Record set:
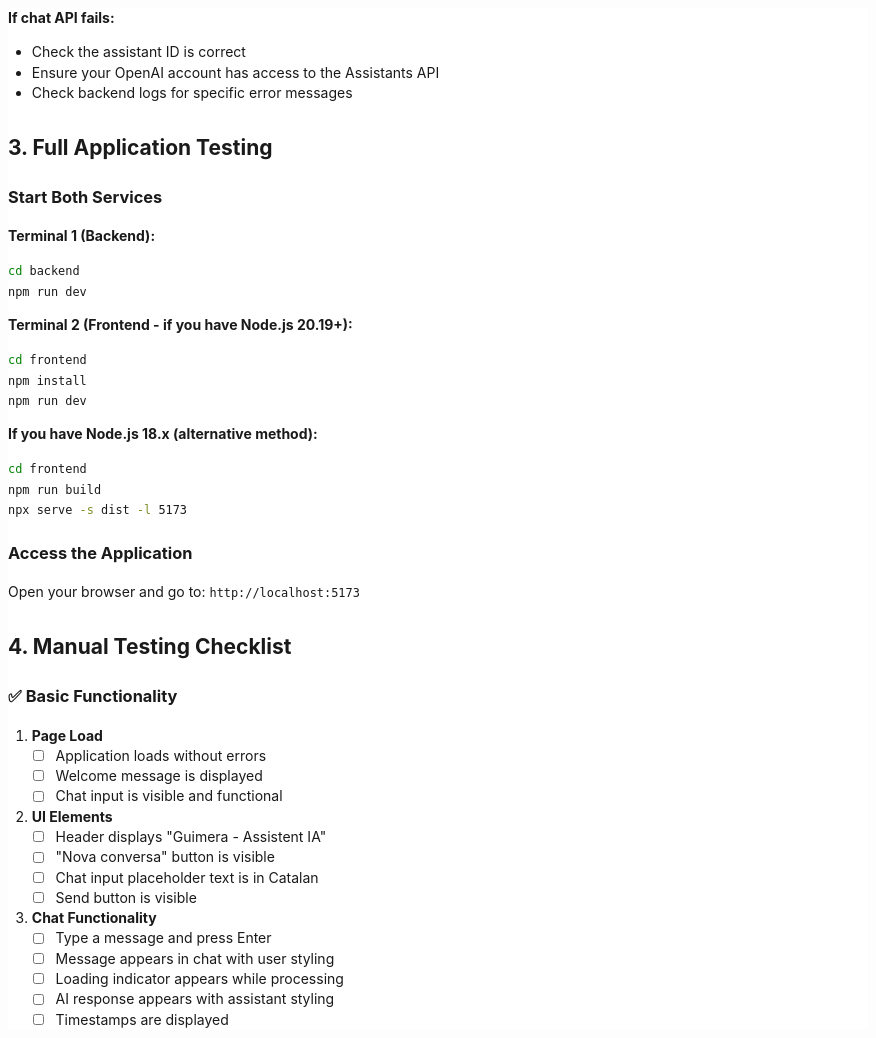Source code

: **If chat API fails:**
- Check the assistant ID is correct
- Ensure your OpenAI account has access to the Assistants API
- Check backend logs for specific error messages

## 3. Full Application Testing

### Start Both Services

**Terminal 1 (Backend):**
```bash
cd backend
npm run dev
```

**Terminal 2 (Frontend - if you have Node.js 20.19+):**
```bash
cd frontend
npm install
npm run dev
```

**If you have Node.js 18.x (alternative method):**
```bash
cd frontend
npm run build
npx serve -s dist -l 5173
```

### Access the Application

Open your browser and go to: `http://localhost:5173`

## 4. Manual Testing Checklist

### ✅ Basic Functionality

1. **Page Load**
   - [ ] Application loads without errors
   - [ ] Welcome message is displayed
   - [ ] Chat input is visible and functional

2. **UI Elements**
   - [ ] Header displays "Guimera - Assistent IA"
   - [ ] "Nova conversa" button is visible
   - [ ] Chat input placeholder text is in Catalan
   - [ ] Send button is visible

3. **Chat Functionality**
   - [ ] Type a message and press Enter
   - [ ] Message appears in chat with user styling
   - [ ] Loading indicator appears while processing
   - [ ] AI response appears with assistant styling
   - [ ] Timestamps are displayed
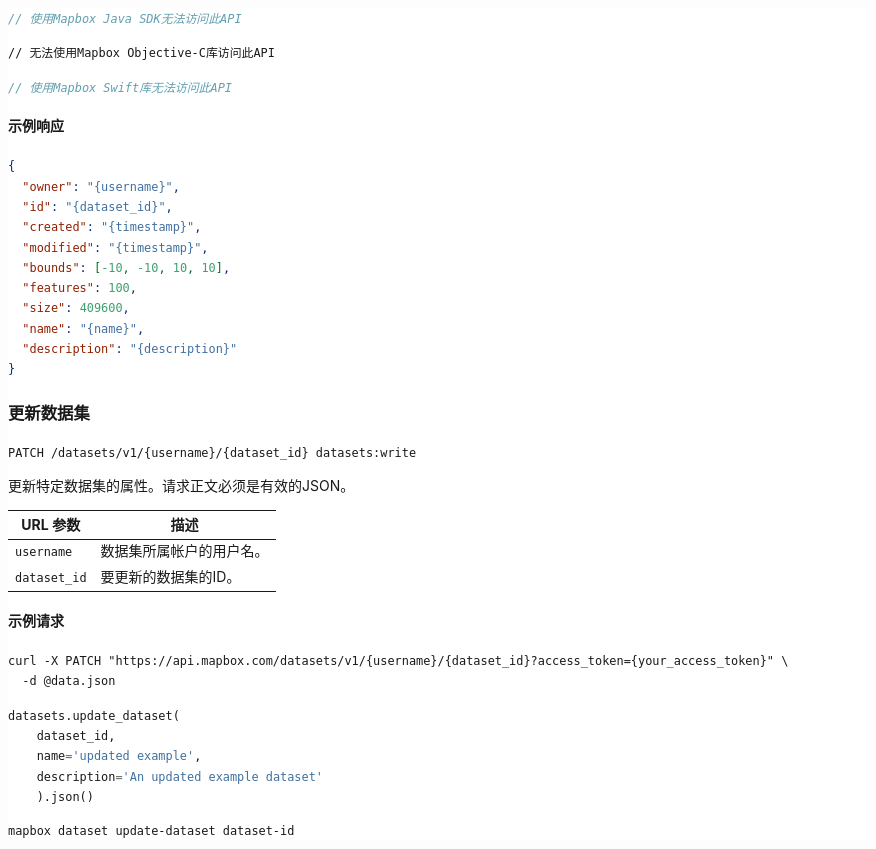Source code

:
 ```java
// 使用Mapbox Java SDK无法访问此API
```

```objc
// 无法使用Mapbox Objective-C库访问此API
```

```swift
// 使用Mapbox Swift库无法访问此API
```

#### 示例响应

```json
{
  "owner": "{username}",
  "id": "{dataset_id}",
  "created": "{timestamp}",
  "modified": "{timestamp}",
  "bounds": [-10, -10, 10, 10],
  "features": 100,
  "size": 409600,
  "name": "{name}",
  "description": "{description}"
}
```

### 更新数据集

```endpoint
PATCH /datasets/v1/{username}/{dataset_id} datasets:write
```

更新特定数据集的属性。请求正文必须是有效的JSON。

URL 参数| 描述
--- | ---
`username` | 数据集所属帐户的用户名。
`dataset_id` | 要更新的数据集的ID。

#### 示例请求

```curl
curl -X PATCH "https://api.mapbox.com/datasets/v1/{username}/{dataset_id}?access_token={your_access_token}" \
  -d @data.json
```

```python
datasets.update_dataset(
    dataset_id,
    name='updated example',
    description='An updated example dataset'
    ).json()
```

```bash
mapbox dataset update-dataset dataset-id
```
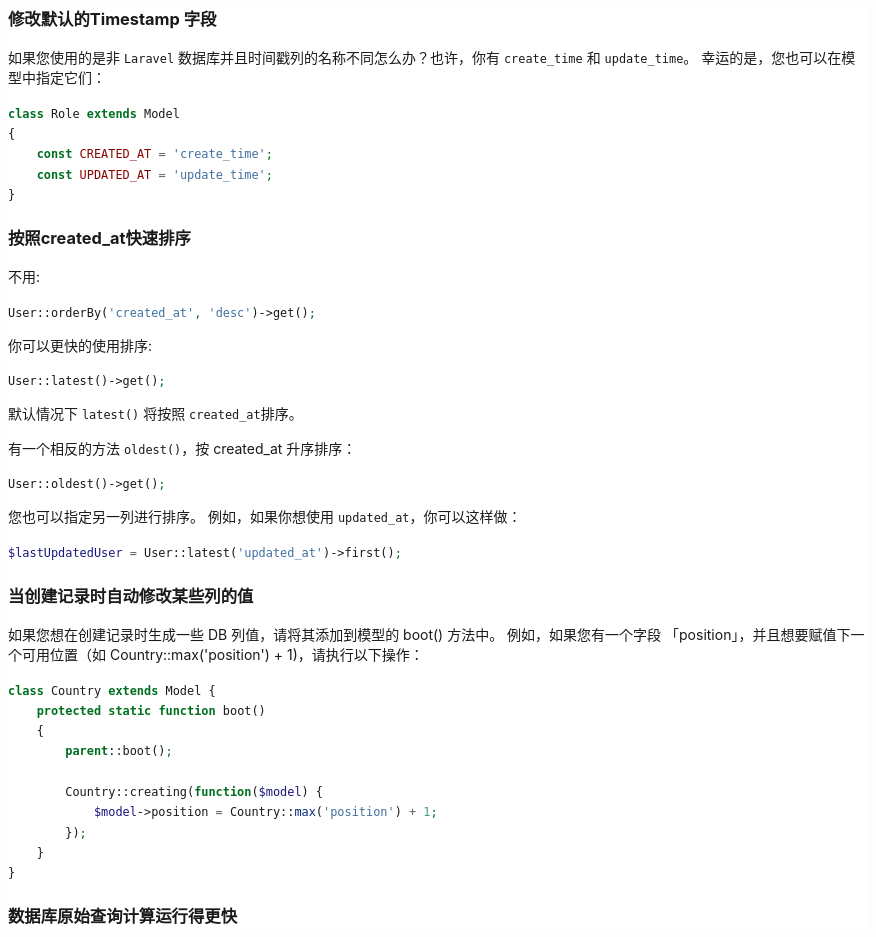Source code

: ### 修改默认的Timestamp 字段

如果您使用的是非 `Laravel` 数据库并且时间戳列的名称不同怎么办？也许，你有 `create_time` 和 `update_time`。 幸运的是，您也可以在模型中指定它们：

```php
class Role extends Model
{
    const CREATED_AT = 'create_time';
    const UPDATED_AT = 'update_time';
}
```

### 按照created_at快速排序

不用:

```php
User::orderBy('created_at', 'desc')->get();
```

你可以更快的使用排序:

```php
User::latest()->get();
```

默认情况下 `latest()` 将按照 `created_at`排序。

有一个相反的方法 `oldest()`，按 created_at 升序排序：

```php
User::oldest()->get();
```

您也可以指定另一列进行排序。 例如，如果你想使用 `updated_at`，你可以这样做：

```php
$lastUpdatedUser = User::latest('updated_at')->first();
```

### 当创建记录时自动修改某些列的值

如果您想在创建记录时生成一些 DB 列值，请将其添加到模型的 boot() 方法中。
例如，如果您有一个字段 「position」，并且想要赋值下一个可用位置（如 Country::max('position') + 1)，请执行以下操作：

```php
class Country extends Model {
    protected static function boot()
    {
        parent::boot();

        Country::creating(function($model) {
            $model->position = Country::max('position') + 1;
        });
    }
}
```

### 数据库原始查询计算运行得更快
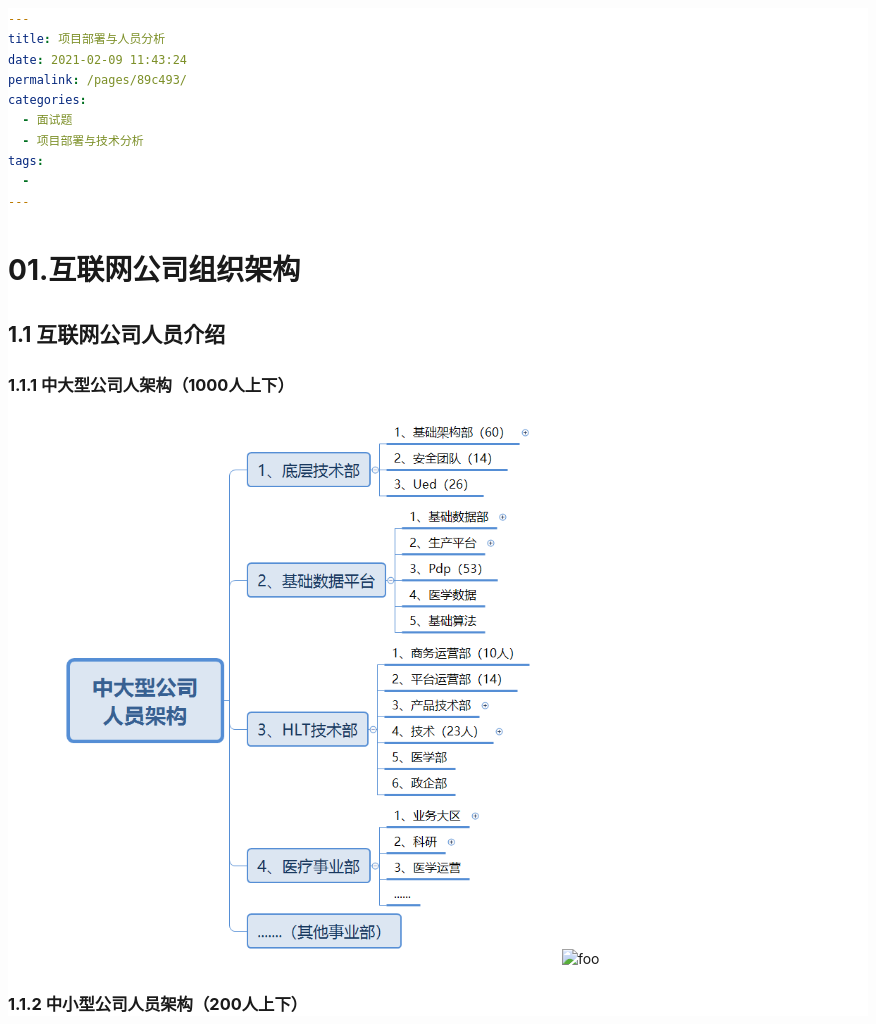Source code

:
 ```yaml
---
title: 项目部署与人员分析
date: 2021-02-09 11:43:24
permalink: /pages/89c493/
categories:
  - 面试题
  - 项目部署与技术分析
tags:
  - 
---
```

# 01.互联网公司组织架构

## 1.1 互联网公司人员介绍

### 1.1.1 中大型公司人架构（1000人上下）

<img src="assets/image-20210113164106367.png" style="width: 500px; margin-left: 50px;"> </img>
<img :src="$withBase('assets/image-20210113164106367.png')" alt="foo">
### 1.1.2 中小型公司人员架构（200人上下）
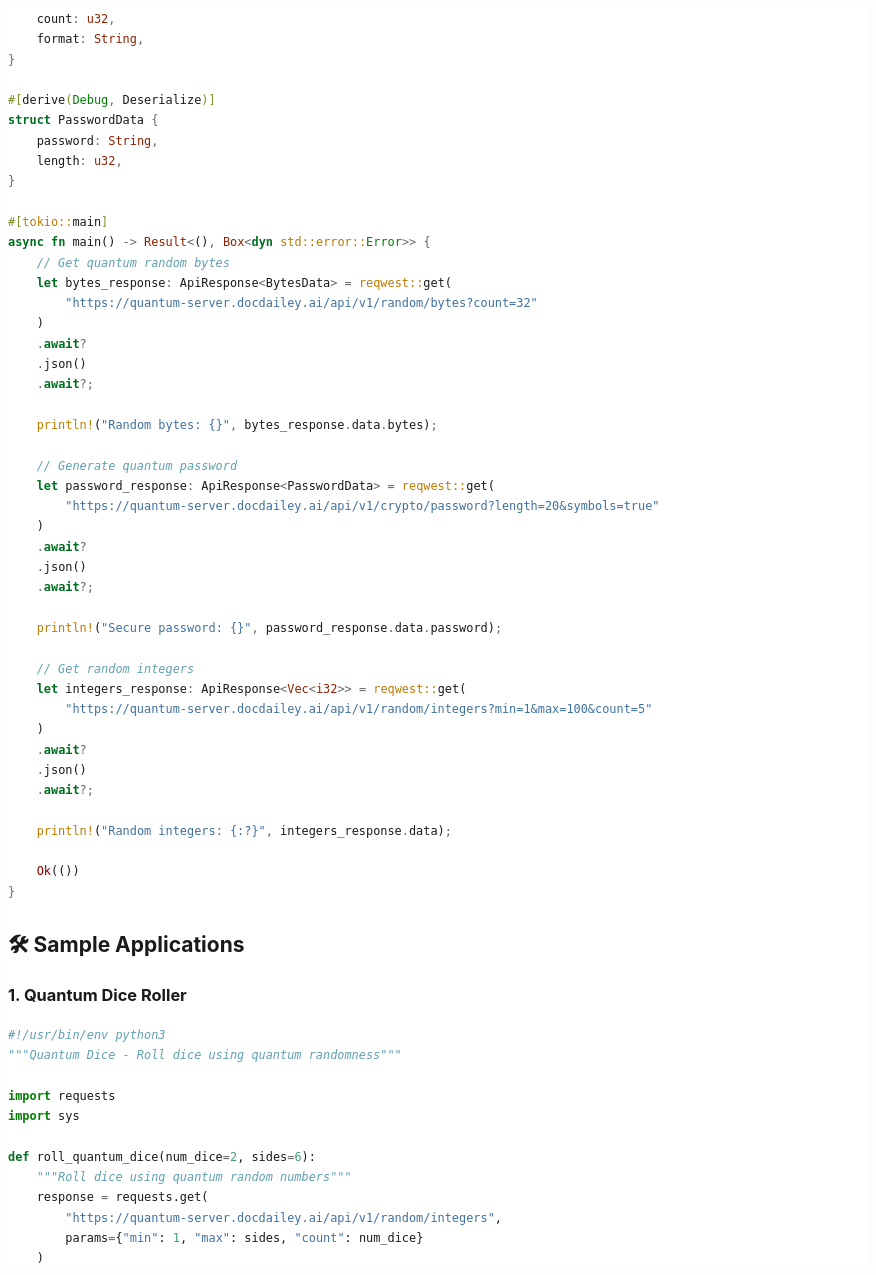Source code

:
 ```rust
    count: u32,
    format: String,
}

#[derive(Debug, Deserialize)]
struct PasswordData {
    password: String,
    length: u32,
}

#[tokio::main]
async fn main() -> Result<(), Box<dyn std::error::Error>> {
    // Get quantum random bytes
    let bytes_response: ApiResponse<BytesData> = reqwest::get(
        "https://quantum-server.docdailey.ai/api/v1/random/bytes?count=32"
    )
    .await?
    .json()
    .await?;
    
    println!("Random bytes: {}", bytes_response.data.bytes);
    
    // Generate quantum password
    let password_response: ApiResponse<PasswordData> = reqwest::get(
        "https://quantum-server.docdailey.ai/api/v1/crypto/password?length=20&symbols=true"
    )
    .await?
    .json()
    .await?;
    
    println!("Secure password: {}", password_response.data.password);
    
    // Get random integers
    let integers_response: ApiResponse<Vec<i32>> = reqwest::get(
        "https://quantum-server.docdailey.ai/api/v1/random/integers?min=1&max=100&count=5"
    )
    .await?
    .json()
    .await?;
    
    println!("Random integers: {:?}", integers_response.data);
    
    Ok(())
}
```

## 🛠️ Sample Applications

### 1. Quantum Dice Roller
```python
#!/usr/bin/env python3
"""Quantum Dice - Roll dice using quantum randomness"""

import requests
import sys

def roll_quantum_dice(num_dice=2, sides=6):
    """Roll dice using quantum random numbers"""
    response = requests.get(
        "https://quantum-server.docdailey.ai/api/v1/random/integers",
        params={"min": 1, "max": sides, "count": num_dice}
    )
```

Instructions to follow:
Which of the lines in the listing above include "length"? Report each of them.

Response to the exercise:
    length: u32,
        "https://quantum-server.docdailey.ai/api/v1/crypto/password?length=20&symbols=true"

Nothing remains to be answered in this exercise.